Un fanático Sabalero recorrió mil kilómetros en bicicleta para llegar a Asunción, mientras que otro fue víctima de una broma de sus amigos. Tres se accidentaron en la ruta y una mujer pide ayuda tras olvidar su boleto de entrada en una estación de servicio.

Por otra parte, los intensos trabajos migratorios por parte de agentes argentinos y policías paraguayos que controlarán a los colectivos para evitar que los hinchas del Colón de Santa Fe transporten bebidas alcohólicas, sustancias ilegales y armas de cualquier tipo.

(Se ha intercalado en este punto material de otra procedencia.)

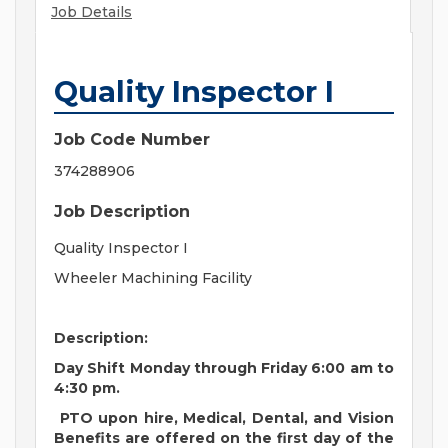
Job Details
Quality Inspector I
Job Code Number
374288906
Job Description
Quality Inspector I
Wheeler Machining Facility
Description:
Day Shift Monday through Friday 6:00 am to
4:30 pm.
PTO upon hire, Medical, Dental, and Vision
Benefits are offered on the first day of the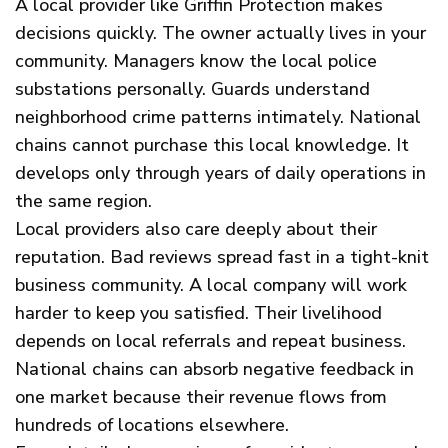
A local provider like Griffin Protection makes
decisions quickly. The owner actually lives in your
community. Managers know the local police
substations personally. Guards understand
neighborhood crime patterns intimately. National
chains cannot purchase this local knowledge. It
develops only through years of daily operations in
the same region.
Local providers also care deeply about their
reputation. Bad reviews spread fast in a tight-knit
business community. A local company will work
harder to keep you satisfied. Their livelihood
depends on local referrals and repeat business.
National chains can absorb negative feedback in
one market because their revenue flows from
hundreds of locations elsewhere.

Mientras que migración exige que los ciudadanos argentinos tengan pasaporte o documento de Identidad  (DNI), para cruzar la frontera.

«Es muy difícil dejar de lado la primera final internacional que va a jugar Colón en su historia, que es algo único, algo que no tiene algún otro parámetro, en 114 años de vida de la institución. Este pasó a ser el partido más importante de la historia del club», indicó hace pocos días el entrenador, Pablo Lavallén.

Colón, un equipo de la provincia argentina de Santa Fe que nunca ganó un campeonato de Primera División, buscará este sábado estrenar su vitrina de trofeos nada más y nada menos que en la Copa Sudamericana, ante un Independiente del Valle que jugará su segunda final internacional como fue en la Copa Libertadores en 2016.